**Task item:**
Recast each line of text in the rows below as a Markdown table with the columns "No." and "Line", numbering them in order and skipping blank lines. Leave the pictures out of the answer.

[[ Provided information open ]]

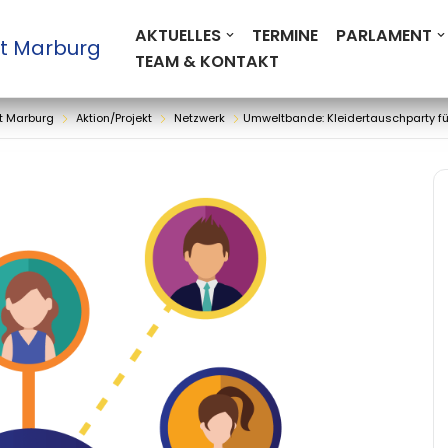
AKTUELLES
TERMINE
PARLAMENT
t Marburg
TEAM & KONTAKT
t Marburg
Aktion/Projekt
Netzwerk
Umweltbande: Kleidertauschparty für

[[ Provided information closed ]]

**Output:**
| No. | Line |
|---|---|
| 1 | AKTUELLES |
| 2 | TERMINE |
| 3 | PARLAMENT |
| 4 | t Marburg |
| 5 | TEAM & KONTAKT |
| 6 | t Marburg |
| 7 | Aktion/Projekt |
| 8 | Netzwerk |
| 9 | Umweltbande: Kleidertauschparty für |